** AI Winter is Coming **
AI is a technological revolution. We take for granted that such revolutions occur. Yet understanding their economic and societal consequences remains elusive. Looking backward is the only reliable compass, and today’s pattern is familiar: a new general-purpose technology appears, spreads unevenly, and begins the long, messy process of reorganizing everything around it. * “When general purpose technologies exist, they are a model that can be followed by all, but [whose] configuration takes time, about a decade or more.” *
The framing here is cyclical. Since the modern era, the sequence resets about every 50 years: technological revolution, “financial bubble–collapse–golden age–political unrest, then renewal.” If we date the present cycle to the mid-1990s, we’re only halfway through tthe timeline—yet the echoes of that decade are loud enough to feel like repetition rather than rhyme.
The early stage is always disorienting. The old order frays, and “exhaustion of a paradigm brings with it both the need for radical entrepreneurship and the idle capital that comes with.” It’s a portrait that fits 2022 a little too neatly.

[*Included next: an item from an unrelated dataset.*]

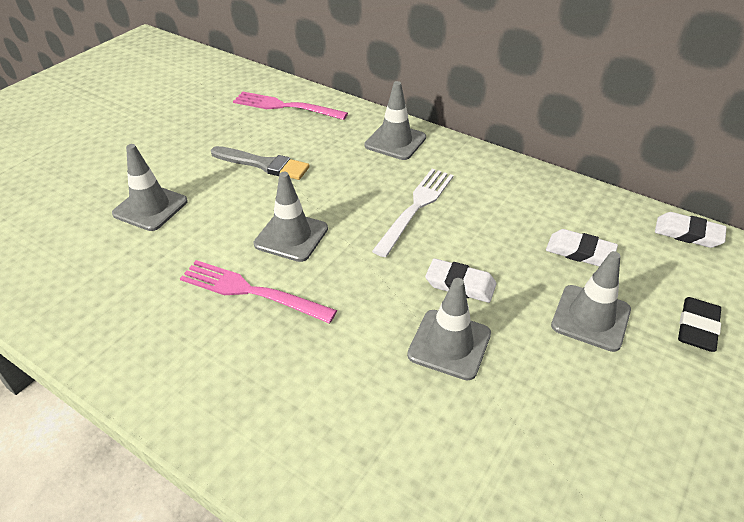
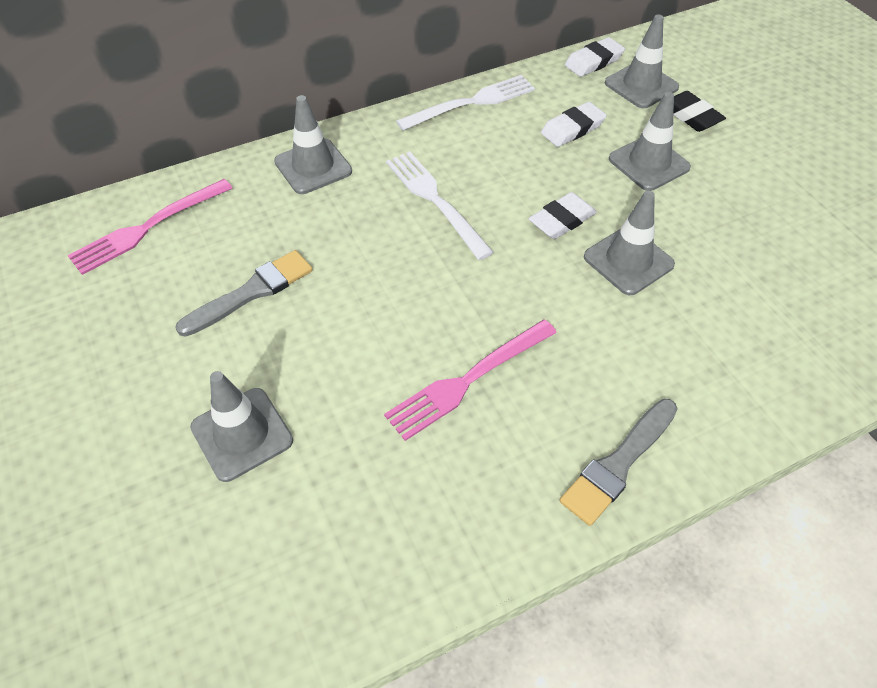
camera: 60 degrees left, 10 degrees up
grey traffic cone [254,172,328,262] -> grey traffic cone moved to [605,15,679,108]
none -> white fork [396,75,535,130]
none -> grey brush [560,399,678,526]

Productivity spikes arrive in lumpy bursts—“The quantum jump in productivity brought about by technological revolution leads during this period”—but progress is uneven, prone to mania.

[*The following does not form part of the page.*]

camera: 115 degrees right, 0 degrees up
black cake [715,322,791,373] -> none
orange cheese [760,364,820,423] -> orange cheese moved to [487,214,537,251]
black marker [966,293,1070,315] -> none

Finance, predictably, rushes in. “The development and diffusion of each technological revolution tends to stimulate innovations in finance.” Sometimes this accelerates useful deployment; often it distorts it.
The “frenzy phenomenon” becomes “a huge process of income redistribution in favor of those directly or indirectly involved in the casino, which funds the massive process of creative destruction in the economy.” The diagnosis is blunt: “Financial markets are not immoral, they are amoral.”
What actually turns a breakthrough into a true revolution is slower, quieter work. “What’s needed for the revolution to fully blossom are the thousand and one small details, sub-technologies.” These accumulate until production capital—not speculative capital—takes the lead. “Production capital ensures the full deployment and widest spread of each technological revolution.” Only then does the system stabilize into a genuine golden age, and only then do its political contradictions start to surface.
Hobsbawm’s warning lingers at the edges: “it is the power to recognize the turning points that will help economists, politicians, and businessmen prepare for the next war, not the last.” The challenge is timing. Revolutions are obvious in hindsight and noisy in real time. Recognizing inflection points is less about forecasting than noticing when the background noise changes pitch.
If this cycle holds, we’re living in the hinge years. Winter is real and will come, but so is the dream of spring.